Figure AI said the event marked the first time multiple robots operated in smooth, collaborative movement powered by a single neural network. Each robot runs its own model and continuously observes the partner’s motion to anticipate the next step. The company also highlighted the challenge of handling soft objects such as sheets, noting that shapes can change during manipulation; it said Helix-02 achieved the task using real-time visual perception and self-adjusting behavior.
Despite the performance, the demo prompted skepticism from some experts. One concern is that the system may depend on carefully staged initial conditions. Critics argue that, rather than understanding intent in open environments, the robots could be responding to pre-scripted scenarios learned through brief training sequences. This, they say, raises questions about how well the approach would adapt to more chaotic home settings.
Other commentary echoed similar doubts, suggesting the robots may be executing pre-programmed scripts instead of truly interpreting a partner’s movements in an open environment.
Alongside the robotics demo, Figure AI emphasized progress toward scaling manufacturing. The company said that at its BotQ plant in California, production speed rose 24-fold within 120 days, reaching a rate of one Figure 03 per hour.
Figure AI linked the manufacturing scale-up to two goals: addressing supply-demand and generating a large dataset from real-world operation.
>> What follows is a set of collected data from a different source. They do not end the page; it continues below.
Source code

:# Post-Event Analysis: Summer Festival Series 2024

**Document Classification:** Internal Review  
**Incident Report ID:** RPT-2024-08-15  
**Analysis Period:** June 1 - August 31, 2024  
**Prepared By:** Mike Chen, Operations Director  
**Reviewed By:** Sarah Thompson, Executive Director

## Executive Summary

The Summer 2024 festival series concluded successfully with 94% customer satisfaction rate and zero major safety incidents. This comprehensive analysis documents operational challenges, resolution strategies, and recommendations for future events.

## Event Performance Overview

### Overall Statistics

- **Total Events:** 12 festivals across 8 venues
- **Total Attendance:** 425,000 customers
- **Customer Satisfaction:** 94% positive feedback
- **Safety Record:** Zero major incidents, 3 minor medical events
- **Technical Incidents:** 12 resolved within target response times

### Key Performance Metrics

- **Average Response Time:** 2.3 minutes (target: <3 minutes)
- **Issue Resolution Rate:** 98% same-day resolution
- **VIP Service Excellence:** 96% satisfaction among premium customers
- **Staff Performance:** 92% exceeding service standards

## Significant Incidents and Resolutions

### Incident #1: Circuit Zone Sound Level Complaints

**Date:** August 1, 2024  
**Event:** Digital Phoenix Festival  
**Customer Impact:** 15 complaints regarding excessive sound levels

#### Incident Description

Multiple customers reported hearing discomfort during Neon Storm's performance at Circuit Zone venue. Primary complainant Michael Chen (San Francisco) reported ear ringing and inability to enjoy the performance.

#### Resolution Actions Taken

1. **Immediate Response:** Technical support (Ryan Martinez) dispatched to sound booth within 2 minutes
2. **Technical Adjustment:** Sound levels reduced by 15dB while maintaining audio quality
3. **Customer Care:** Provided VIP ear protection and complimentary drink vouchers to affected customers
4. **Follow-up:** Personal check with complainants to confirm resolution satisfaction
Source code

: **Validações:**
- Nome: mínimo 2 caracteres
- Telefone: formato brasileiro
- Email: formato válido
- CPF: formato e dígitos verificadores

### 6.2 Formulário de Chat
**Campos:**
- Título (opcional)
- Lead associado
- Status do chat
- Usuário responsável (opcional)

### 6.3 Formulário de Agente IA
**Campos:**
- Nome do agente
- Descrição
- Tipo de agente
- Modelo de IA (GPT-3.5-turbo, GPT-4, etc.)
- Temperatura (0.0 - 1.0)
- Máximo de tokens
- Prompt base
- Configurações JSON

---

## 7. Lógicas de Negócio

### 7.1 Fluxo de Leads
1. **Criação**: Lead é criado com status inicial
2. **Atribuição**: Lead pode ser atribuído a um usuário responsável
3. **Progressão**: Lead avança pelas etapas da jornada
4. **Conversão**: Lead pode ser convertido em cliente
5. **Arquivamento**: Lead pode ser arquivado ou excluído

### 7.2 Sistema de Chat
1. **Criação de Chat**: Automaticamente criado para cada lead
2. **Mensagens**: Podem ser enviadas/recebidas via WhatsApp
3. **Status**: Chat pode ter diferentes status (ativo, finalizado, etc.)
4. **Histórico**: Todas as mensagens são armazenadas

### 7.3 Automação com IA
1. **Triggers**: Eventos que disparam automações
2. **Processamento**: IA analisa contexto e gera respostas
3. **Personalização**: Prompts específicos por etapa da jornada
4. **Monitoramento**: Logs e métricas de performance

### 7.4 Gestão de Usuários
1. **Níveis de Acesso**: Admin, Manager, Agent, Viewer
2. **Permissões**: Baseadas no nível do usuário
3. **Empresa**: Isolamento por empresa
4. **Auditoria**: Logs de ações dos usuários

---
The company said this dataset would help optimize perception and durability for its Helix AI system.
In strategic terms, CEO Brett Adcock described the next generation—Figure 04—as the “iPhone moment,” citing expected breakthroughs in design, manufacturability, and cost optimization.
Figure AI also outlined a leasing plan for household robots, with monthly costs ranging from 400 to 600 USD. The company said the machines are compact, self-charging, and include user-friendly maintenance features. It also noted hot-swap capability and a “Vulcan anti-fall protocol” intended to support continuous operation or autonomous navigation to maintenance areas if hardware fails.
Figure AI said it has more than 500 top engineers and operates a closed-loop manufacturing setup, positioning the company to demonstrate that multi-robot collaboration is central to its future roadmap rather than a detour.